§ **What you are asked to do**
Reproduce every line of the following entries verbatim, keeping the original line breaks.
-- Provided entries follows --
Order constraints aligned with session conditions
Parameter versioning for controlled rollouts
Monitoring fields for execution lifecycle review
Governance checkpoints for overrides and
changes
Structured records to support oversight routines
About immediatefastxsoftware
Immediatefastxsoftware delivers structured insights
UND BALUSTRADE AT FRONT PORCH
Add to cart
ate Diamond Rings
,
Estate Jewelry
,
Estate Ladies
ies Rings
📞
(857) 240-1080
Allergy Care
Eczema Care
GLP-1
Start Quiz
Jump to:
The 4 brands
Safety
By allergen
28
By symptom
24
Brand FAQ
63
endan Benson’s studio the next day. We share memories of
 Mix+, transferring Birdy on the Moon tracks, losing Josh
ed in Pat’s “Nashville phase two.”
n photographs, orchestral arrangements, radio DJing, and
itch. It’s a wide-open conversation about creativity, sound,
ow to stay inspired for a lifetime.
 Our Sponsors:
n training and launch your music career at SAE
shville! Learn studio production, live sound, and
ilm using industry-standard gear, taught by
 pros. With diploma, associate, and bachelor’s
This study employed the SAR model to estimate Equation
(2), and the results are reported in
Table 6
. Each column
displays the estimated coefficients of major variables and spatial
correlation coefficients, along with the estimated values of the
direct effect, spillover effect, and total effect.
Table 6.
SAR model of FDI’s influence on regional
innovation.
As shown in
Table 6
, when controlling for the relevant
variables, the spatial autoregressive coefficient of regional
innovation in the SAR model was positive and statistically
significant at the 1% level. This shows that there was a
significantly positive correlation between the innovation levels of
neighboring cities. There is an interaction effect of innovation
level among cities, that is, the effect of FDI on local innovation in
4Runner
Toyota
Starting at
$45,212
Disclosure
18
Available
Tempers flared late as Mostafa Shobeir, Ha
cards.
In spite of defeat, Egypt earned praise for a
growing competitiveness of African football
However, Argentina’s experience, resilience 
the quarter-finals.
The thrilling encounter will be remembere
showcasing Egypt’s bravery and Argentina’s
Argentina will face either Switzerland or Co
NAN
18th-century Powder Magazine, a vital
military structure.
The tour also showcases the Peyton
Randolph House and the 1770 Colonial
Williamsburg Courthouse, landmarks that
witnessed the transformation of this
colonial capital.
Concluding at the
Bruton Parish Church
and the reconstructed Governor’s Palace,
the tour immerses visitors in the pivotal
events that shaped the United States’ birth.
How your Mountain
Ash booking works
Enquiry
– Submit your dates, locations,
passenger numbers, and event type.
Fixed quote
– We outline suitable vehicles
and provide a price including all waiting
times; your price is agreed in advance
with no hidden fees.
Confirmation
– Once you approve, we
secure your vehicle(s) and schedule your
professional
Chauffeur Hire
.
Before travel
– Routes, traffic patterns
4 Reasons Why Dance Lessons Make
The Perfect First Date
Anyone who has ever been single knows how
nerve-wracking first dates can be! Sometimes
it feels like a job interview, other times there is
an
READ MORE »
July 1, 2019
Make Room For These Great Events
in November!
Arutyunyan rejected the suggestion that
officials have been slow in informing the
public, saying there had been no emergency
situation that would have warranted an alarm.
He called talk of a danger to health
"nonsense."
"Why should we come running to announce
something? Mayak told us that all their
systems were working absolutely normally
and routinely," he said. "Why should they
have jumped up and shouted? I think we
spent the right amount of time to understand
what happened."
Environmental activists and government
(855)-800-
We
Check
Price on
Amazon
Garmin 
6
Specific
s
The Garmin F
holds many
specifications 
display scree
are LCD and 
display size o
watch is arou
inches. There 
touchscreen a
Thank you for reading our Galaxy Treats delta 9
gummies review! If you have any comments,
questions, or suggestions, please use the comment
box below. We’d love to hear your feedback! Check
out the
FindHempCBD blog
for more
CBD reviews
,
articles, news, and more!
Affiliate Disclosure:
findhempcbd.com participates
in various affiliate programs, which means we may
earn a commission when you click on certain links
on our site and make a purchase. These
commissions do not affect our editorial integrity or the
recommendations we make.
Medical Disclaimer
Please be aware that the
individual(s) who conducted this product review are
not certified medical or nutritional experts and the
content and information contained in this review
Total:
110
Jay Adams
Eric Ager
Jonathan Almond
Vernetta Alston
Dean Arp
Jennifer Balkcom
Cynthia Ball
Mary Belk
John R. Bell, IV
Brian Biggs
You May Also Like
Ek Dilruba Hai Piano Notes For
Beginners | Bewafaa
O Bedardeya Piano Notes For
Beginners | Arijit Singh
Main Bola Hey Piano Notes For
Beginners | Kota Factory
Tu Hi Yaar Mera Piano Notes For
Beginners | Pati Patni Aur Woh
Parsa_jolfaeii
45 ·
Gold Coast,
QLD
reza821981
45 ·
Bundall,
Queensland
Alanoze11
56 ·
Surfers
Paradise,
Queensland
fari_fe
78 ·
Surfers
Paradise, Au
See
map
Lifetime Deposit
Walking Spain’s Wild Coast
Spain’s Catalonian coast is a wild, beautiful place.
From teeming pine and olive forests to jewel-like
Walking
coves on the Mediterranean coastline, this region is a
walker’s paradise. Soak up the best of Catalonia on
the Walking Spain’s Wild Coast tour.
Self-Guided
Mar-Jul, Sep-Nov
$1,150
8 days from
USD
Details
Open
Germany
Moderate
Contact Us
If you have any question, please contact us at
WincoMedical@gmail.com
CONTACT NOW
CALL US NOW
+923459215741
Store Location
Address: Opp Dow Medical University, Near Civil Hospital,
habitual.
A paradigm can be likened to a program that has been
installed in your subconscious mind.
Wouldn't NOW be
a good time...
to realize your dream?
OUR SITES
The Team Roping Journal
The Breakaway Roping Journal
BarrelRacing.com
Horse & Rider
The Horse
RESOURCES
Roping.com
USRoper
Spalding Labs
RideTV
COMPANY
-- Provided entries concluded --
§ **Expected answer**
Order constraints aligned with session conditions
Parameter versioning for controlled rollouts
Monitoring fields for execution lifecycle review
Governance checkpoints for overrides and
changes
Structured records to support oversight routines
About immediatefastxsoftware
Immediatefastxsoftware delivers structured insights
UND BALUSTRADE AT FRONT PORCH
Add to cart
ate Diamond Rings
,
Estate Jewelry
,
Estate Ladies
ies Rings
📞
(857) 240-1080
Allergy Care
Eczema Care
GLP-1
Start Quiz
Jump to:
The 4 brands
Safety
By allergen
28
By symptom
24
Brand FAQ
63
endan Benson’s studio the next day. We share memories of
 Mix+, transferring Birdy on the Moon tracks, losing Josh
ed in Pat’s “Nashville phase two.”
n photographs, orchestral arrangements, radio DJing, and
itch. It’s a wide-open conversation about creativity, sound,
ow to stay inspired for a lifetime.
 Our Sponsors:
n training and launch your music career at SAE
shville! Learn studio production, live sound, and
ilm using industry-standard gear, taught by
 pros. With diploma, associate, and bachelor’s
This study employed the SAR model to estimate Equation
(2), and the results are reported in
Table 6
. Each column
displays the estimated coefficients of major variables and spatial
correlation coefficients, along with the estimated values of the
direct effect, spillover effect, and total effect.
Table 6.
SAR model of FDI’s influence on regional
innovation.
As shown in
Table 6
, when controlling for the relevant
variables, the spatial autoregressive coefficient of regional
innovation in the SAR model was positive and statistically
significant at the 1% level. This shows that there was a
significantly positive correlation between the innovation levels of
neighboring cities. There is an interaction effect of innovation
level among cities, that is, the effect of FDI on local innovation in
4Runner
Toyota
Starting at
$45,212
Disclosure
18
Available
Tempers flared late as Mostafa Shobeir, Ha
cards.
In spite of defeat, Egypt earned praise for a
growing competitiveness of African football
However, Argentina’s experience, resilience 
the quarter-finals.
The thrilling encounter will be remembere
showcasing Egypt’s bravery and Argentina’s
Argentina will face either Switzerland or Co
NAN
18th-century Powder Magazine, a vital
military structure.
The tour also showcases the Peyton
Randolph House and the 1770 Colonial
Williamsburg Courthouse, landmarks that
witnessed the transformation of this
colonial capital.
Concluding at the
Bruton Parish Church
and the reconstructed Governor’s Palace,
the tour immerses visitors in the pivotal
events that shaped the United States’ birth.
How your Mountain
Ash booking works
Enquiry
– Submit your dates, locations,
passenger numbers, and event type.
Fixed quote
– We outline suitable vehicles
and provide a price including all waiting
times; your price is agreed in advance
with no hidden fees.
Confirmation
– Once you approve, we
secure your vehicle(s) and schedule your
professional
Chauffeur Hire
.
Before travel
– Routes, traffic patterns
4 Reasons Why Dance Lessons Make
The Perfect First Date
Anyone who has ever been single knows how
nerve-wracking first dates can be! Sometimes
it feels like a job interview, other times there is
an
READ MORE »
July 1, 2019
Make Room For These Great Events
in November!
Arutyunyan rejected the suggestion that
officials have been slow in informing the
public, saying there had been no emergency
situation that would have warranted an alarm.
He called talk of a danger to health
"nonsense."
"Why should we come running to announce
something? Mayak told us that all their
systems were working absolutely normally
and routinely," he said. "Why should they
have jumped up and shouted? I think we
spent the right amount of time to understand
what happened."
Environmental activists and government
(855)-800-
We
Check
Price on
Amazon
Garmin 
6
Specific
s
The Garmin F
holds many
specifications 
display scree
are LCD and 
display size o
watch is arou
inches. There 
touchscreen a
Thank you for reading our Galaxy Treats delta 9
gummies review! If you have any comments,
questions, or suggestions, please use the comment
box below. We’d love to hear your feedback! Check
out the
FindHempCBD blog
for more
CBD reviews
,
articles, news, and more!
Affiliate Disclosure:
findhempcbd.com participates
in various affiliate programs, which means we may
earn a commission when you click on certain links
on our site and make a purchase. These
commissions do not affect our editorial integrity or the
recommendations we make.
Medical Disclaimer
Please be aware that the
individual(s) who conducted this product review are
not certified medical or nutritional experts and the
content and information contained in this review
Total:
110
Jay Adams
Eric Ager
Jonathan Almond
Vernetta Alston
Dean Arp
Jennifer Balkcom
Cynthia Ball
Mary Belk
John R. Bell, IV
Brian Biggs
You May Also Like
Ek Dilruba Hai Piano Notes For
Beginners | Bewafaa
O Bedardeya Piano Notes For
Beginners | Arijit Singh
Main Bola Hey Piano Notes For
Beginners | Kota Factory
Tu Hi Yaar Mera Piano Notes For
Beginners | Pati Patni Aur Woh
Parsa_jolfaeii
45 ·
Gold Coast,
QLD
reza821981
45 ·
Bundall,
Queensland
Alanoze11
56 ·
Surfers
Paradise,
Queensland
fari_fe
78 ·
Surfers
Paradise, Au
See
map
Lifetime Deposit
Walking Spain’s Wild Coast
Spain’s Catalonian coast is a wild, beautiful place.
From teeming pine and olive forests to jewel-like
Walking
coves on the Mediterranean coastline, this region is a
walker’s paradise. Soak up the best of Catalonia on
the Walking Spain’s Wild Coast tour.
Self-Guided
Mar-Jul, Sep-Nov
$1,150
8 days from
USD
Details
Open
Germany
Moderate
Contact Us
If you have any question, please contact us at
WincoMedical@gmail.com
CONTACT NOW
CALL US NOW
+923459215741
Store Location
Address: Opp Dow Medical University, Near Civil Hospital,
habitual.
A paradigm can be likened to a program that has been
installed in your subconscious mind.
Wouldn't NOW be
a good time...
to realize your dream?
OUR SITES
The Team Roping Journal
The Breakaway Roping Journal
BarrelRacing.com
Horse & Rider
The Horse
RESOURCES
Roping.com
USRoper
Spalding Labs
RideTV
COMPANY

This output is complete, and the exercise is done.